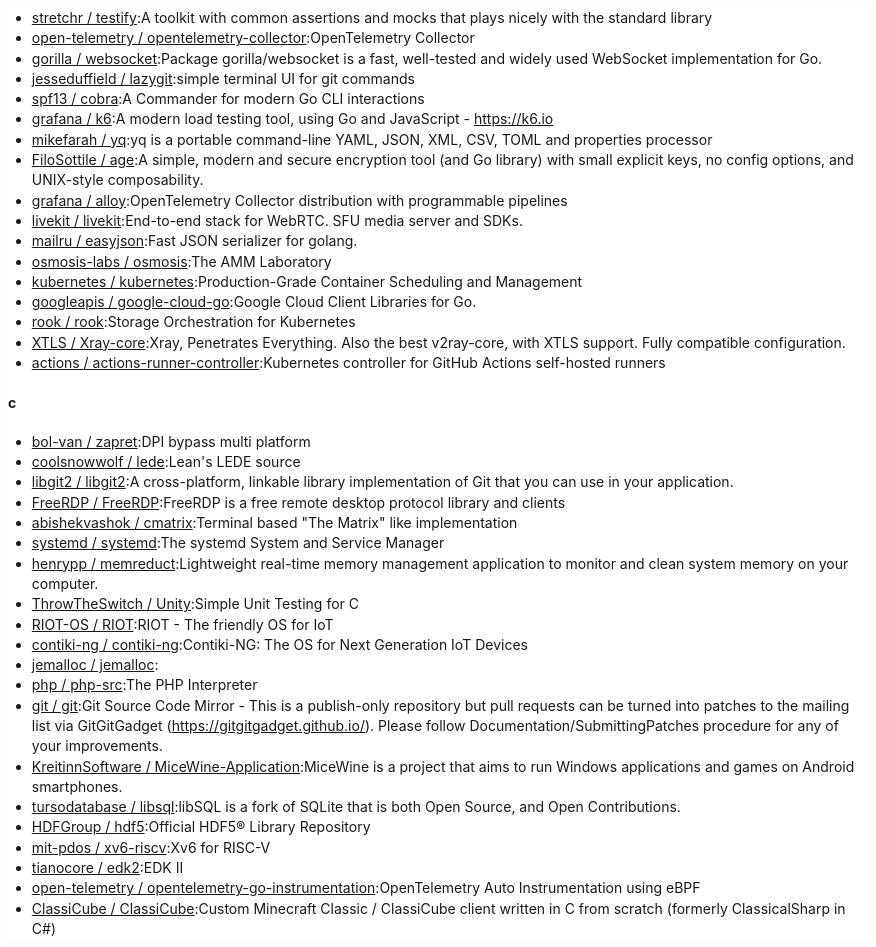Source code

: * [stretchr / testify](https://github.com/stretchr/testify):A toolkit with common assertions and mocks that plays nicely with the standard library
* [open-telemetry / opentelemetry-collector](https://github.com/open-telemetry/opentelemetry-collector):OpenTelemetry Collector
* [gorilla / websocket](https://github.com/gorilla/websocket):Package gorilla/websocket is a fast, well-tested and widely used WebSocket implementation for Go.
* [jesseduffield / lazygit](https://github.com/jesseduffield/lazygit):simple terminal UI for git commands
* [spf13 / cobra](https://github.com/spf13/cobra):A Commander for modern Go CLI interactions
* [grafana / k6](https://github.com/grafana/k6):A modern load testing tool, using Go and JavaScript - https://k6.io
* [mikefarah / yq](https://github.com/mikefarah/yq):yq is a portable command-line YAML, JSON, XML, CSV, TOML and properties processor
* [FiloSottile / age](https://github.com/FiloSottile/age):A simple, modern and secure encryption tool (and Go library) with small explicit keys, no config options, and UNIX-style composability.
* [grafana / alloy](https://github.com/grafana/alloy):OpenTelemetry Collector distribution with programmable pipelines
* [livekit / livekit](https://github.com/livekit/livekit):End-to-end stack for WebRTC. SFU media server and SDKs.
* [mailru / easyjson](https://github.com/mailru/easyjson):Fast JSON serializer for golang.
* [osmosis-labs / osmosis](https://github.com/osmosis-labs/osmosis):The AMM Laboratory
* [kubernetes / kubernetes](https://github.com/kubernetes/kubernetes):Production-Grade Container Scheduling and Management
* [googleapis / google-cloud-go](https://github.com/googleapis/google-cloud-go):Google Cloud Client Libraries for Go.
* [rook / rook](https://github.com/rook/rook):Storage Orchestration for Kubernetes
* [XTLS / Xray-core](https://github.com/XTLS/Xray-core):Xray, Penetrates Everything. Also the best v2ray-core, with XTLS support. Fully compatible configuration.
* [actions / actions-runner-controller](https://github.com/actions/actions-runner-controller):Kubernetes controller for GitHub Actions self-hosted runners

#### c
* [bol-van / zapret](https://github.com/bol-van/zapret):DPI bypass multi platform
* [coolsnowwolf / lede](https://github.com/coolsnowwolf/lede):Lean's LEDE source
* [libgit2 / libgit2](https://github.com/libgit2/libgit2):A cross-platform, linkable library implementation of Git that you can use in your application.
* [FreeRDP / FreeRDP](https://github.com/FreeRDP/FreeRDP):FreeRDP is a free remote desktop protocol library and clients
* [abishekvashok / cmatrix](https://github.com/abishekvashok/cmatrix):Terminal based "The Matrix" like implementation
* [systemd / systemd](https://github.com/systemd/systemd):The systemd System and Service Manager
* [henrypp / memreduct](https://github.com/henrypp/memreduct):Lightweight real-time memory management application to monitor and clean system memory on your computer.
* [ThrowTheSwitch / Unity](https://github.com/ThrowTheSwitch/Unity):Simple Unit Testing for C
* [RIOT-OS / RIOT](https://github.com/RIOT-OS/RIOT):RIOT - The friendly OS for IoT
* [contiki-ng / contiki-ng](https://github.com/contiki-ng/contiki-ng):Contiki-NG: The OS for Next Generation IoT Devices
* [jemalloc / jemalloc](https://github.com/jemalloc/jemalloc):
* [php / php-src](https://github.com/php/php-src):The PHP Interpreter
* [git / git](https://github.com/git/git):Git Source Code Mirror - This is a publish-only repository but pull requests can be turned into patches to the mailing list via GitGitGadget (https://gitgitgadget.github.io/). Please follow Documentation/SubmittingPatches procedure for any of your improvements.
* [KreitinnSoftware / MiceWine-Application](https://github.com/KreitinnSoftware/MiceWine-Application):MiceWine is a project that aims to run Windows applications and games on Android smartphones.
* [tursodatabase / libsql](https://github.com/tursodatabase/libsql):libSQL is a fork of SQLite that is both Open Source, and Open Contributions.
* [HDFGroup / hdf5](https://github.com/HDFGroup/hdf5):Official HDF5® Library Repository
* [mit-pdos / xv6-riscv](https://github.com/mit-pdos/xv6-riscv):Xv6 for RISC-V
* [tianocore / edk2](https://github.com/tianocore/edk2):EDK II
* [open-telemetry / opentelemetry-go-instrumentation](https://github.com/open-telemetry/opentelemetry-go-instrumentation):OpenTelemetry Auto Instrumentation using eBPF
* [ClassiCube / ClassiCube](https://github.com/ClassiCube/ClassiCube):Custom Minecraft Classic / ClassiCube client written in C from scratch (formerly ClassicalSharp in C#)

- - - - - - -

**EXERCISE:** Find the string "implementation" in the data. Report each line it appears in.

**RESPONSE BOX:**
* [gorilla / websocket](https://github.com/gorilla/websocket):Package gorilla/websocket is a fast, well-tested and widely used WebSocket implementation for Go.
* [libgit2 / libgit2](https://github.com/libgit2/libgit2):A cross-platform, linkable library implementation of Git that you can use in your application.
* [abishekvashok / cmatrix](https://github.com/abishekvashok/cmatrix):Terminal based "The Matrix" like implementation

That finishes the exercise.